Ensure .wasm is served with Content-Type: application/wasm. For Next.js, mark the package as serverExternalPackages if you use it only on the edge / server.

Raw browser

The /web subpath loads .wasm relative to the current page. You'll need to serve the package files unmodified.

Methods

await db.execute(query, params?);       // returns { columns, rows }
await db.clear();
await db.nodeCount();
await db.relationshipCount();
db.dispose(); // release the WASM handle

dispose() drops the underlying WASM reference.

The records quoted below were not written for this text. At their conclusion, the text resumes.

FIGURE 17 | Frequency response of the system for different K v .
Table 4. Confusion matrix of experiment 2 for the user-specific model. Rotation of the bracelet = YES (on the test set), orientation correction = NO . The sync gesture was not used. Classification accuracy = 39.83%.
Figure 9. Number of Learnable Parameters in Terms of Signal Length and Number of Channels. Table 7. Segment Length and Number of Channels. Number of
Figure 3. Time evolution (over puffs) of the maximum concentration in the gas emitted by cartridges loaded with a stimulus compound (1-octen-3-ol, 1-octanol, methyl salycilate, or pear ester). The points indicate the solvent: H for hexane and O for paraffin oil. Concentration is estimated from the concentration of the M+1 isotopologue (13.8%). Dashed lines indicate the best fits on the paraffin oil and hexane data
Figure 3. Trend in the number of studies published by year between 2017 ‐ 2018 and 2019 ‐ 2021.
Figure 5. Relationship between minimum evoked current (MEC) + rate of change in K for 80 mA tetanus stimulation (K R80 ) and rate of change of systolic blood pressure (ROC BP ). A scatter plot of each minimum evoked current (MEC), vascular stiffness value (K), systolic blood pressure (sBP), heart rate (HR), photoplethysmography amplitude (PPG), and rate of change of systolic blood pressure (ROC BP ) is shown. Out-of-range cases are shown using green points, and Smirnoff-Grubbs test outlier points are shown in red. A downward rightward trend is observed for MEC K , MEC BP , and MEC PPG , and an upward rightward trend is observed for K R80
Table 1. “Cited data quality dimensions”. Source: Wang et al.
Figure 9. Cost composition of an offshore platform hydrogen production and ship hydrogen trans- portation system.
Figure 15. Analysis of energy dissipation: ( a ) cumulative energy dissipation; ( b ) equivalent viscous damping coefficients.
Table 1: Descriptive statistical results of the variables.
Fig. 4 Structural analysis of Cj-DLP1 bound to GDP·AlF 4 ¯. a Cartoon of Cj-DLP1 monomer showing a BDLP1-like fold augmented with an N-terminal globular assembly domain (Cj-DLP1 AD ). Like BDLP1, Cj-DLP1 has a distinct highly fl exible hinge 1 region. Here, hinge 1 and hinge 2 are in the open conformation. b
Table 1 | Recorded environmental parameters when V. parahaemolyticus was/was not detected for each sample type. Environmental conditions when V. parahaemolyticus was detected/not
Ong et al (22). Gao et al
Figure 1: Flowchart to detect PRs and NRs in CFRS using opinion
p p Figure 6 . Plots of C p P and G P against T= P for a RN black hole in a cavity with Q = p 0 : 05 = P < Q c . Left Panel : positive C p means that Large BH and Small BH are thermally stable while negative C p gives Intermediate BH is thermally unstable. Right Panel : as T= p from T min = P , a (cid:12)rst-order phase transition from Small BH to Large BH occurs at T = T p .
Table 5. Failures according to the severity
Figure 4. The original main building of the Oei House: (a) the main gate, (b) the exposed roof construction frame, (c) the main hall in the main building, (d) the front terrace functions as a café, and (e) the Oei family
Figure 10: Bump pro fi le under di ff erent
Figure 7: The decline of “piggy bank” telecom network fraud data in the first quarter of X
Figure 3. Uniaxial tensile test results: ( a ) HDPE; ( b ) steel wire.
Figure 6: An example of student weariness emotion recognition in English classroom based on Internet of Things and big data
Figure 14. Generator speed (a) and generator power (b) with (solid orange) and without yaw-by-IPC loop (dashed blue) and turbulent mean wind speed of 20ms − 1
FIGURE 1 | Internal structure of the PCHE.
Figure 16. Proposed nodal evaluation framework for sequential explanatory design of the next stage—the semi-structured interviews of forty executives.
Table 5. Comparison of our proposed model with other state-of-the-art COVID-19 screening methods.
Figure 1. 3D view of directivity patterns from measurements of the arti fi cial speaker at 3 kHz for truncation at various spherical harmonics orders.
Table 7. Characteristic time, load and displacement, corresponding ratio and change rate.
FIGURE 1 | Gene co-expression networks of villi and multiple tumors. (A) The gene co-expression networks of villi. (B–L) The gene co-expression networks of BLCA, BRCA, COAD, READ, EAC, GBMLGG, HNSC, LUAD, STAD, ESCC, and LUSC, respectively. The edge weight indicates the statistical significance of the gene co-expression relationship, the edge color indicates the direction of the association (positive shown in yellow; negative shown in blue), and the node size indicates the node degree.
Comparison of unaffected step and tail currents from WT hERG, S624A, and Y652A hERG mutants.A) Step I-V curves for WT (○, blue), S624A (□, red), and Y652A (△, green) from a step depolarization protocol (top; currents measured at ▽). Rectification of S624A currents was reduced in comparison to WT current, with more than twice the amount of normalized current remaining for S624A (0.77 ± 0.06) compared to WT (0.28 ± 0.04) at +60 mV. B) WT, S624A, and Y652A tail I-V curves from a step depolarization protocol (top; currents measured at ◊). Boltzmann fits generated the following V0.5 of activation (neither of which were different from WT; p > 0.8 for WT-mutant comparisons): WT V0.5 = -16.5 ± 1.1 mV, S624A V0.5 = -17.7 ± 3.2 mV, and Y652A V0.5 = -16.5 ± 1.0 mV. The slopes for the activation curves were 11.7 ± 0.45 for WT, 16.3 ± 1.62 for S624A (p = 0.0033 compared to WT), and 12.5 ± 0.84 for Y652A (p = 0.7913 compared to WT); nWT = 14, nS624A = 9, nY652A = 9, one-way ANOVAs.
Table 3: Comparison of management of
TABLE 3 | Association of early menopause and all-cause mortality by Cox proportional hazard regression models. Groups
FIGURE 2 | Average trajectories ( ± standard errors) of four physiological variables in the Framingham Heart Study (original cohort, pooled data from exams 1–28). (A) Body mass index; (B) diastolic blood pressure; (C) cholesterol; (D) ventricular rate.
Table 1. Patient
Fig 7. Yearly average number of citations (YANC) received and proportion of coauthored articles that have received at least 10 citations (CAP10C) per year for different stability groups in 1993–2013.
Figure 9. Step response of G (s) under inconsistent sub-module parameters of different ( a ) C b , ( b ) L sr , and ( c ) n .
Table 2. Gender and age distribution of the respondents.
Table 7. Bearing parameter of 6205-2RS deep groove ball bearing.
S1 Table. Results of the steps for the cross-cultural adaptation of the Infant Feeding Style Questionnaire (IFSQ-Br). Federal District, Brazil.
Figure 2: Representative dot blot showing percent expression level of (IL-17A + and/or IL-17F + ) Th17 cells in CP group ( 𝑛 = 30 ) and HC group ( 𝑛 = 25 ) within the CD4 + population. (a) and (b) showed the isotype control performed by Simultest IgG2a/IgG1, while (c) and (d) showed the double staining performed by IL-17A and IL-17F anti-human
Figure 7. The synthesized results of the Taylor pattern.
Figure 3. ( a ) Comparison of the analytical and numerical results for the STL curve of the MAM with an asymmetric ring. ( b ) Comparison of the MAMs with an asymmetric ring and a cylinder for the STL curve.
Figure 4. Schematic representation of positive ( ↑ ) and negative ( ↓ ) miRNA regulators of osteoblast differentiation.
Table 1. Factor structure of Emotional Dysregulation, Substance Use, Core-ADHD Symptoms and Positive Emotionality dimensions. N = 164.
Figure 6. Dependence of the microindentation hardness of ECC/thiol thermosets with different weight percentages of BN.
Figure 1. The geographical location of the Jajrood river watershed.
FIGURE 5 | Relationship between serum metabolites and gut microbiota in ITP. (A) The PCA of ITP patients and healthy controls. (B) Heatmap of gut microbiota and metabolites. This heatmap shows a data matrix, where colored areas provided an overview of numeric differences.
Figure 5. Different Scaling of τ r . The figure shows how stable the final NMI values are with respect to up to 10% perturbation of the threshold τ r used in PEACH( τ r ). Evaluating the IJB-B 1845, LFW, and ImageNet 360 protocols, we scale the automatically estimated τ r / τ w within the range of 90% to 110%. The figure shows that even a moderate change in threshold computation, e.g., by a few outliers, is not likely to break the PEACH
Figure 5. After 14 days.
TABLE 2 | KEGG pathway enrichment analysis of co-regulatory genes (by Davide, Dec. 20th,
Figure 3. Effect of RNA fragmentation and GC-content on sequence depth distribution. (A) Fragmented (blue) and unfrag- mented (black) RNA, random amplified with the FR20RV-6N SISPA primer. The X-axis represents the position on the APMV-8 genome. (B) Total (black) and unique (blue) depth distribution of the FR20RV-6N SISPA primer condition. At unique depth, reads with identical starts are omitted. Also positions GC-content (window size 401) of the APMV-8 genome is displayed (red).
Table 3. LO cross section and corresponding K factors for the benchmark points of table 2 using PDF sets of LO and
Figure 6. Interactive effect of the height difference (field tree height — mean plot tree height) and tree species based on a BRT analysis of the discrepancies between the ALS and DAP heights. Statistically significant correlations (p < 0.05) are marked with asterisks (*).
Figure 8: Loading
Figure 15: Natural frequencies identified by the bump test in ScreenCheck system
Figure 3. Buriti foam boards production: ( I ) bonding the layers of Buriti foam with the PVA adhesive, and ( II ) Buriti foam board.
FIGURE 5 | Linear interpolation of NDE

After calling it, further execute calls will throw.

Common initialization mistakes

❌ Wrong✅ Right
const db = new Database()const db = await createDatabase()
await init(); const db = new Database()const db = await createDatabase() (init is handled inside)
const db = Database.create() (missing await)const db = await createDatabase()
Database.create() (legacy name)createDatabase()

Database is a type-only export in lora-wasm. Importing it as a value and calling new Database() is a compile error — synchronous initialization has been removed so the WASM module can never be queried before it is bootstrapped.

Error Handling

WASM surfaces engine errors as plain Error with the engine's message. There is no structured error class equivalent to lora-node's LoraError — match on the message text or let it bubble to a generic handler.

Performance / Best Practices

  • Single-threaded by default. Parallel execute() calls on one instance serialise. For parallel reads in the browser, spin up multiple Workers.
  • Integer precision. Same 2^53 limit as lora-nodei64 values outside the safe integer range lose precision.
  • Wall-clock resolution. date() / datetime() without arguments use performance.now() / Date.now() at millisecond granularity — the nanosecond field is zero.
  • Bundle size. Each target is ~2 MB uncompressed. For production, serve compressed (.wasm → Brotli / gzip).